**WHAT IS NEEDED:** Restating every entry exactly is the whole task.

**RECORDS:**
========================================================================

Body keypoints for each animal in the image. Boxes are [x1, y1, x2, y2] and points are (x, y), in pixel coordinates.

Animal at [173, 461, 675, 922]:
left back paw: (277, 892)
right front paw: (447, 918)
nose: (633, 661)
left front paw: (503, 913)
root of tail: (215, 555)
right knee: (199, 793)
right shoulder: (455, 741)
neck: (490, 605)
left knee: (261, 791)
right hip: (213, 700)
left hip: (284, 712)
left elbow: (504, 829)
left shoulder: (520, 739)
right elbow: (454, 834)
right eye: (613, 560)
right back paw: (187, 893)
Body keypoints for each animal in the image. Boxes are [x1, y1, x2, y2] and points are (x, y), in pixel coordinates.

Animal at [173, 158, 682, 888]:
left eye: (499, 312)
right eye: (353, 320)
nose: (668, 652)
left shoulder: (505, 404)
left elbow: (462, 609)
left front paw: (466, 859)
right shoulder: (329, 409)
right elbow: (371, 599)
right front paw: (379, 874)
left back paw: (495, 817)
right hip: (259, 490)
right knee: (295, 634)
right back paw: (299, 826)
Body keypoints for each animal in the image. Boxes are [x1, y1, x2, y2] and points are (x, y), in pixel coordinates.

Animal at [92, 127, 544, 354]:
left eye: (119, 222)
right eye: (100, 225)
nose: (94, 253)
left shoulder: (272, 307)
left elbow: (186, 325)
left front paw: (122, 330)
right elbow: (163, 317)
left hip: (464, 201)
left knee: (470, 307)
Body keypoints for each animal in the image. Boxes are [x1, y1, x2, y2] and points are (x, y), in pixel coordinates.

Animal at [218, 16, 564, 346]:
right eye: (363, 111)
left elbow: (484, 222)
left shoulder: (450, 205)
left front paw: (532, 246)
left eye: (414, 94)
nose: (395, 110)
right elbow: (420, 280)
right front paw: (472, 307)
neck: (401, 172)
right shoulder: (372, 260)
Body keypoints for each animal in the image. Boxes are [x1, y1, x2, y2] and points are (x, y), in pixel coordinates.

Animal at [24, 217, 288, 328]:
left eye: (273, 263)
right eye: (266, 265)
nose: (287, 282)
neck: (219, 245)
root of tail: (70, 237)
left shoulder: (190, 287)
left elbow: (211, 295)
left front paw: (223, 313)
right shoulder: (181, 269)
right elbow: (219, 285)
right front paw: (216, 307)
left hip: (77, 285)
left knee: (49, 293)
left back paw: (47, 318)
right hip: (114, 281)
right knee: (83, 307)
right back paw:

========================================================================

**ANSWER SPACE:**
Body keypoints for each animal in the image. Boxes are [x1, y1, x2, y2] and points are (x, y), in pixel coordinates.

Animal at [173, 461, 675, 922]:
left back paw: (277, 892)
right front paw: (447, 918)
nose: (633, 661)
left front paw: (503, 913)
root of tail: (215, 555)
right knee: (199, 793)
right shoulder: (455, 741)
neck: (490, 605)
left knee: (261, 791)
right hip: (213, 700)
left hip: (284, 712)
left elbow: (504, 829)
left shoulder: (520, 739)
right elbow: (454, 834)
right eye: (613, 560)
right back paw: (187, 893)
Body keypoints for each animal in the image. Boxes are [x1, y1, x2, y2] and points are (x, y), in pixel coordinates.

Animal at [173, 158, 682, 888]:
left eye: (499, 312)
right eye: (353, 320)
nose: (668, 652)
left shoulder: (505, 404)
left elbow: (462, 609)
left front paw: (466, 859)
right shoulder: (329, 409)
right elbow: (371, 599)
right front paw: (379, 874)
left back paw: (495, 817)
right hip: (259, 490)
right knee: (295, 634)
right back paw: (299, 826)
Body keypoints for each animal in the image. Boxes are [x1, y1, x2, y2] and points are (x, y), in pixel coordinates.

Animal at [92, 127, 544, 354]:
left eye: (119, 222)
right eye: (100, 225)
nose: (94, 253)
left shoulder: (272, 307)
left elbow: (186, 325)
left front paw: (122, 330)
right elbow: (163, 317)
left hip: (464, 201)
left knee: (470, 307)
Body keypoints for each animal in the image. Boxes are [x1, y1, x2, y2] and points are (x, y), in pixel coordinates.

Animal at [218, 16, 564, 346]:
right eye: (363, 111)
left elbow: (484, 222)
left shoulder: (450, 205)
left front paw: (532, 246)
left eye: (414, 94)
nose: (395, 110)
right elbow: (420, 280)
right front paw: (472, 307)
neck: (401, 172)
right shoulder: (372, 260)
Body keypoints for each animal in the image. Boxes are [x1, y1, x2, y2] and points are (x, y), in pixel coordinates.

Animal at [24, 217, 288, 328]:
left eye: (273, 263)
right eye: (266, 265)
nose: (287, 282)
neck: (219, 245)
root of tail: (70, 237)
left shoulder: (190, 287)
left elbow: (211, 295)
left front paw: (223, 313)
right shoulder: (181, 269)
right elbow: (219, 285)
right front paw: (216, 307)
left hip: (77, 285)
left knee: (49, 293)
left back paw: (47, 318)
right hip: (114, 281)
right knee: (83, 307)
right back paw:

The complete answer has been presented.